The folks who produce text that traditionally became ink printed onto paper are having tough times. We've all seen the reports of newspaper lay-offs.
Written by Harry Fuller, Contributor

The folks who produce text that traditionally became ink printed onto paper are having tough times. We've all seen the reports of newspaper lay-offs. One financial problem they face: big daily papers have lost their stranglehold on lucrative classified ads to services like craigslist.

At the same time print folks are finding their content, new and old alike, has real value to users and thus to advertisers if it's available online. So this is how an interview with a publisher and a software company ends up in a blog about green tech. More online text use and revenue means less printing, less paper, fewer delivery trucks, etc. etc.

Recently I had the chance to talk with Olive Software’s Director of Product Marketing, Peter Spielvogel; and The City Paper’s publisher, Albie Del Favero. Spielvogel is at a Silicon Valley software company, funded by Sequoia Capital and privately held. Del Favero is two thousand miles away in Nashville where his paper is published, and read. He calls "The City Paper" a local, local. It's the secondary daily paper in the Nashville market. So they never had that fat classified ad revenue to begin with.

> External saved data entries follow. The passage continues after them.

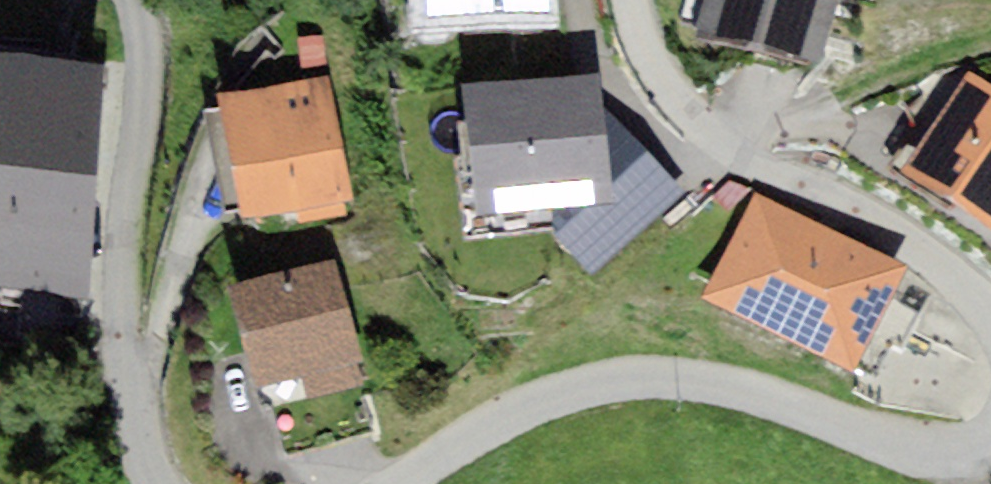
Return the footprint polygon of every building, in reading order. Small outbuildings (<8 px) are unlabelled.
[(407,35),(558,29),(557,0),(406,0),(407,35)] [(771,0),(705,0),(696,33),(759,49),(771,0)] [(837,0),(771,0),(759,49),(820,65),(837,0)] [(327,68),(323,36),(298,39),(302,70),(327,68)] [(106,64),(0,56),(0,294),(88,301),(106,64)] [(968,69),(900,173),(990,236),(990,86),(968,69)] [(600,73),(461,84),(471,214),(587,205),(610,203),(603,109),(600,73)] [(351,198),(328,76),(220,96),(222,107),(240,205),(242,218),(299,208),(343,200),(351,198)] [(240,205),(222,107),(205,110),(224,209),(240,205)] [(684,194),(603,109),(610,203),(587,205),(554,235),(590,276),(684,194)] [(907,269),(754,191),(701,296),(854,373),(907,269)] [(343,200),(299,208),(302,223),(346,215),(343,200)] [(364,359),(333,259),(228,286),(255,388),(300,376),(357,361),(364,359)] [(364,386),(357,361),(300,376),(307,401),(364,386)]
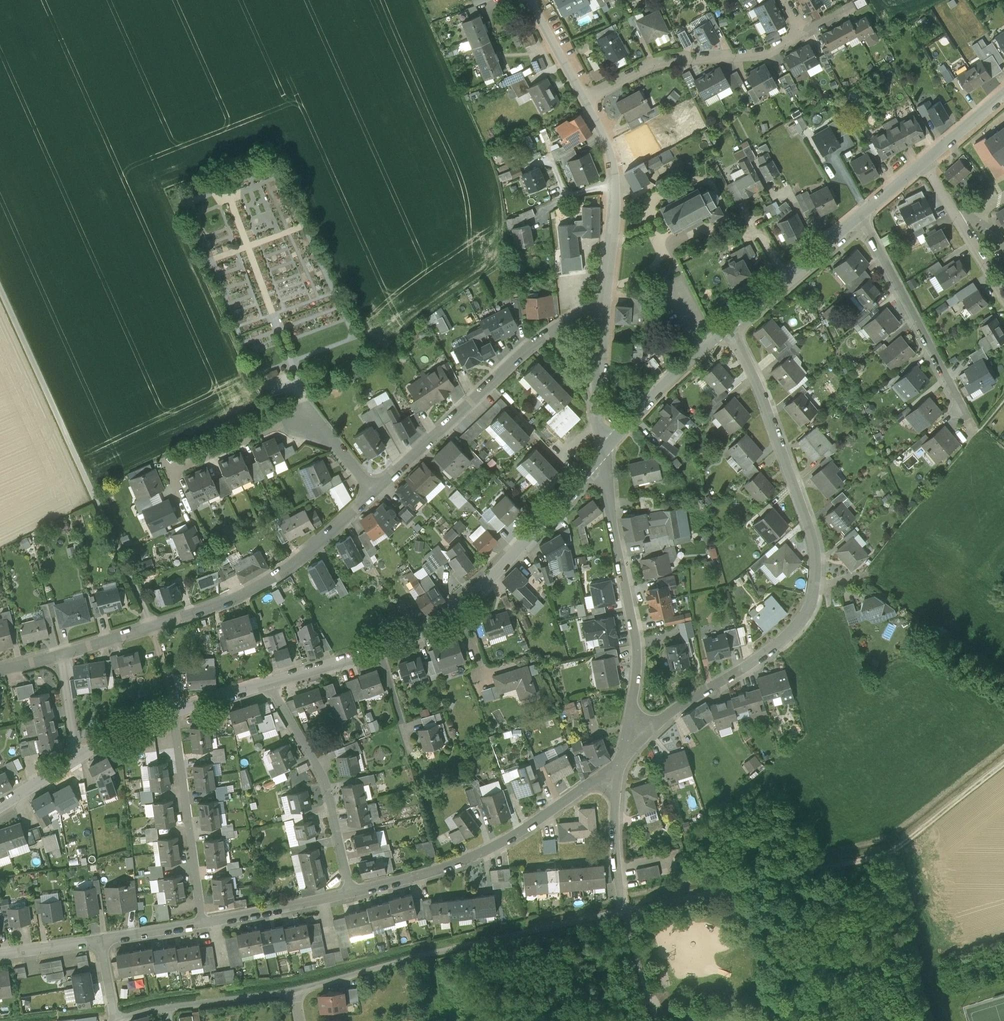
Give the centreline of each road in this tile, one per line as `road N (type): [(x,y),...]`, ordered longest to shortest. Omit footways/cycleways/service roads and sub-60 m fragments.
road 1 (unclassified): [(629,730),(667,717),(765,655),(813,600),(813,534),(730,325)]
road 2 (residential): [(268,684),(379,651),(459,610),(600,457)]
road 3 (unclassified): [(0,288),(152,626)]
road 4 (residential): [(625,910),(293,992)]
road 5 (residential): [(605,301),(530,344),(375,491)]
road 6 (unclassified): [(351,894),(465,861),(618,776)]
road 7 (unclassified): [(600,457),(637,640),(629,730)]
road 8 (residential): [(375,491),(265,585),(152,626)]
road 9 (residential): [(375,491),(305,414),(171,474)]
road 10 (track): [(1003,765),(891,851),(789,873)]
road 11 (residential): [(801,35),(765,53),(663,62),(585,99)]
road 12 (residential): [(351,894),(326,785),(268,684)]
road 13 (residential): [(858,217),(964,413)]
road 14 (unclassified): [(202,925),(174,713)]
road 15 (residential): [(605,301),(615,185),(585,99)]
road 16 (residential): [(0,807),(126,729),(174,713)]
road 17 (residential): [(600,457),(730,325)]
road 18 (residential): [(293,992),(116,1018)]
road 19 (track): [(789,873),(625,910)]
road 20 (residential): [(730,325),(858,217)]
road 21 (residential): [(152,626),(0,668)]
road 22 (residential): [(923,164),(1003,299)]
road 23 (residential): [(600,457),(605,301)]
road 24 (unclassified): [(202,925),(351,894)]
road 25 (unclassified): [(618,776),(614,828),(625,910)]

Using Olive's software the Nashville paper is now completely online: text, photos, ads. Click here to see how it works and turn some virtual pages. Dal Favero says they've cut their press run already and may eventually curtail daily printing, maybe going to three printed editions per week. The costs of putting ink onto paper and then flinging that paper around can be staggering. Half of this daily's revenue traditionally went to printing costs. Over 1.5 million tons of newsprint were needed annually. And then you have to haul all that paper around and deliver it. And, of course, many of those papers were never even picked up by a customer. They languished in a rack somewhere and then were recycled.

Of course, the online e-paper has the obvious advantages of all Internet content. It is available to users anywhere. A Nashvillian at a convention in Boston can still catch the local high school sports news online. Once it is fed into the Olive system the archive is created, the content is searchable and even the ads can be seen in their contemporary context years later.

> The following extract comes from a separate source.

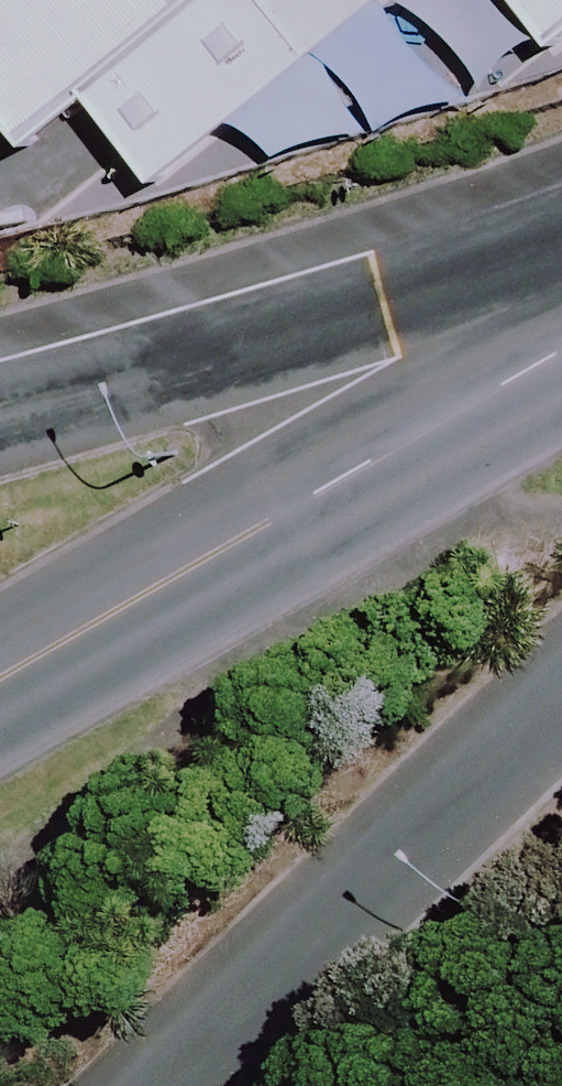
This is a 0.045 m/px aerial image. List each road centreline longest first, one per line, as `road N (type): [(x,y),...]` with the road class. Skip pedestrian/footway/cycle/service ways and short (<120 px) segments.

Olive has many customers across the English-writing world. And in a dozen other languages as well.

Here are some examples of their software at work, saving paper and energy:

Guardian newspaper: you can get a free trial for their digital archive dating back to the 18th Century. Yes, that's way before the Internet.

"Rolling Stone" 40 th anniversary issue.

"Red Herring" archives.

"The Scotsman" digital archive. You can get a free tiral but it's also subscription based as is the "Guardian."

Finally, Olive has become much more than a software vendor. They prvide hosting of archival materials and production work for many of their media clients. They were founded in 2000 so I guess they made it through the burst of that bubble in fine shape.